Звук разбитого стекла проникает через одинарное окно горницы и достигает слабым отзвуком слуха отца Бружека. Это звучит, как одна из диких шуток ветреной ночи, как дополненье к тому, что он предполагает услышать из дома Квиса. Но священник все-таки обернулся и увидел Божку, стоящую на пороге богадельни. Она натянула на себя в сенях юбку и блузку и сейчас повязывает платок на голову и смотрит изумленно, обнаружив декана в этот час на улице и как раз перед домом, к которому простирались ее неясные надежды. Она испуганно вздрогнула, словно отец Бружек и на этом расстоянии мог прочитать на ее лице, что с ней только что случилось, и хотела лучше возвратиться или куда-нибудь убежать, где бы ее не достигли его зоркие глаза и пытливые вопросы.
— Поди сюда, девочка, — сказал священник мягко. — Куда это ты собралась так поздно?
Опустив голову, как школьница, Божка нерешительно приблизилась к нему. Священник вспомнил свои опасения относительно нее и с тоской обдумывает вопрос, который собирается задать.
— С тобой что-нибудь случилось? — спрашивает тихо. — Он тебя обидел?
Кровь бросается в лицо Божке, она поднимает голову, встречается с глазами священника решительным взглядом и почти выкрикивает:
— Нет! Прогнал меня прочь, — добавляет шепотом, опять повесив голову.
У священника такое чувство, будто он видел все, что разыгралось в тесной горнице богадельни. Подавляя желанье осенить себя крестом, он говорит:
— Слава богу! Останешься пока у нас, а там будет видно.
Божка хочет поблагодарить, но тут из домика Квиса проникает звук, от которого сердце у нее забилось в самом горле, и оба они посмотрели друг на друга с немым ужасом. Это было как стон и крик одновременно, но могло быть и просто пустое завыванье ветра, который мчится над крышами.
— С ним что-то случилось, — говорит Божка, вся дрожа. — Он не открыл мне дверей, когда я принесла ему ужин, он даже не ответил мне. Наверное, он болен. Он там совсем один. Подите помогите ему.
Она просительно складывает руки, но декан уже сам направился к калитке. Она открыта, и Божка его опережает на коротенькой дорожке к дому, повисает на ручке и колотит в дверь.
— Слышите?
Ее лицо белое, как луна, которая перевалилась через Костельную улицу и падает потихоньку за башню костела. Священник прижимает ухо к дверям и улавливает скрипучий голос Квиса, словно выходящий из горла, сжимаемого чьей-то рукой.
— Уходи отсюда, Либуше, убирайся! Все обман. Жизни не будет, только пустота. Вечная пустота.

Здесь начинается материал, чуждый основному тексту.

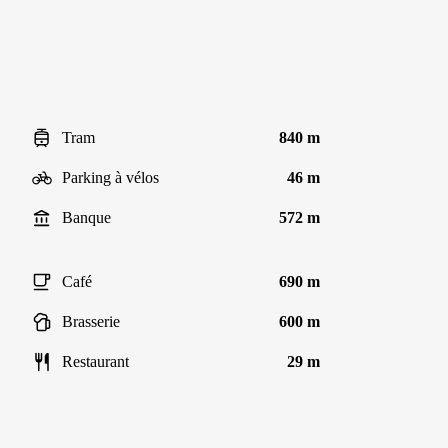
Tram
840 m
Parking à vélos
46 m
Banque
572 m
Café
690 m
Brasserie
600 m
Restaurant
29 m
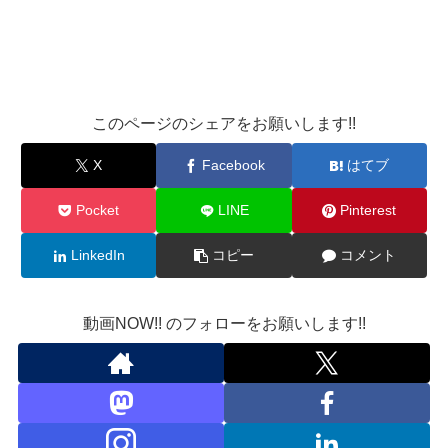
このページのシェアをお願いします!!
X
Facebook
はてブ
Pocket
LINE
Pinterest
LinkedIn
コピー
コメント
動画NOW!! のフォローをお願いします!!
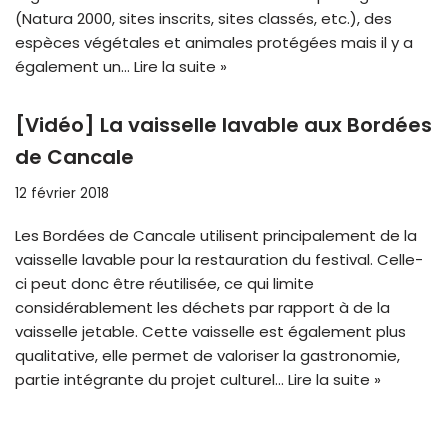
(Natura 2000, sites inscrits, sites classés, etc.), des
espèces végétales et animales protégées mais il y a
également un…
Lire la suite »
[Vidéo] La vaisselle lavable aux Bordées
de Cancale
12 février 2018
Les Bordées de Cancale utilisent principalement de la
vaisselle lavable pour la restauration du festival. Celle-
ci peut donc être réutilisée, ce qui limite
considérablement les déchets par rapport à de la
vaisselle jetable. Cette vaisselle est également plus
qualitative, elle permet de valoriser la gastronomie,
partie intégrante du projet culturel…
Lire la suite »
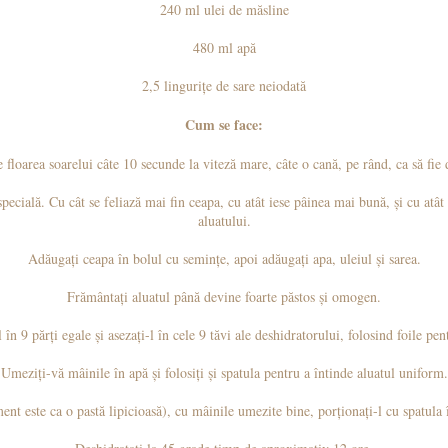
240 ml ulei de măsline
480 ml apă
2,5 lingurițe de sare neiodată
Cum se face:
e floarea soarelui câte 10 secunde la viteză mare, câte o cană, pe rând, ca să fie
 specială. Cu cât se feliază mai fin ceapa, cu atât iese pâinea mai bună, și cu atâ
aluatului.
Adăugați ceapa în bolul cu semințe, apoi adăugați apa, uleiul și sarea.
Frământați aluatul până devine foarte păstos și omogen.
 în 9 părți egale și asezați-l în cele 9 tăvi ale deshidratorului, folosind foile pe
Umeziți-vă mâinile în apă și folosiți și spatula pentru a întinde aluatul uniform.
ment este ca o pastă lipicioasă), cu mâinile umezite bine, porționați-l cu spatula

Слова переходят в протяжный тоненький стон, потом слышится неестественный смех, потом снова скрипучий, испуганный крик:
— Уходи, Либуше, я не хочу идти с тобой!
— Кто это там с ним? — шепчет Божка. — Мне страшно.
— Нечего бояться, — отвечает священник внушительно. — Просто человек в тоске. Надо было бы побыть с ним. Но не можем же мы вышибить дверь.
Размышление о том, как бы проникнуть в дом, успокаивает Божку.
— Может, он забыл запереть кухонную дверь? — с надеждой говорит она и тут же кидается, полная надежды, к дому. Декан за ней.
— Открыто, — объявляет Божка шепотом, исполненным воодушевления, и снова ее охватывает страх. Священник вдруг обращает внимание на то, что до сих пор сжимает палку, с которой вышел из дома. Смотрит на нее сконфуженно, втыкает ее в сырую землю грядки и входит впереди Божки в дом. Нажав ручку двери в конце прихожей, он останавливается. Тяжелый запах айвы бросается на него, словно хочет задушить. Секунду священник борется со стремлением повернуться и выйти на свежий воздух. Постепенно глаза его привыкают к темноте комнаты, слегка разреженной отражением лунного света. Голос, который только что испугал их, сейчас умолк, слышно только сиплое, неровное дыхание.
— Зажги свет, Божка, — шепчет декан. Девушка тянется и нащупывает выключатель. Едва свет от лампы под потолком залил комнату, Эмануэль Квис тяжело поднялся с кресла у окна и медленно обернулся. Одной рукой он опирается о столик, а другой, сжатой точно в судороге, держит полураздавленное яблоко айвы.
Но лицо, которое они увидели, было смято иной, более страшной рукой — рукой, неизбежной для всех: оно было сморщено тысячью морщин, словно само время сдавило его в припадке яростного гнева за то, что оно пыталось избегнуть своей участи, или за то, что так долго склонялось над жатвой чужих судеб. Не изменились только глаза, в них тлела глубокая тьма пустоты и бездонного любопытства. Девушка прижалась к священнику и почувствовала, что и он дрожит в безотчетном страхе.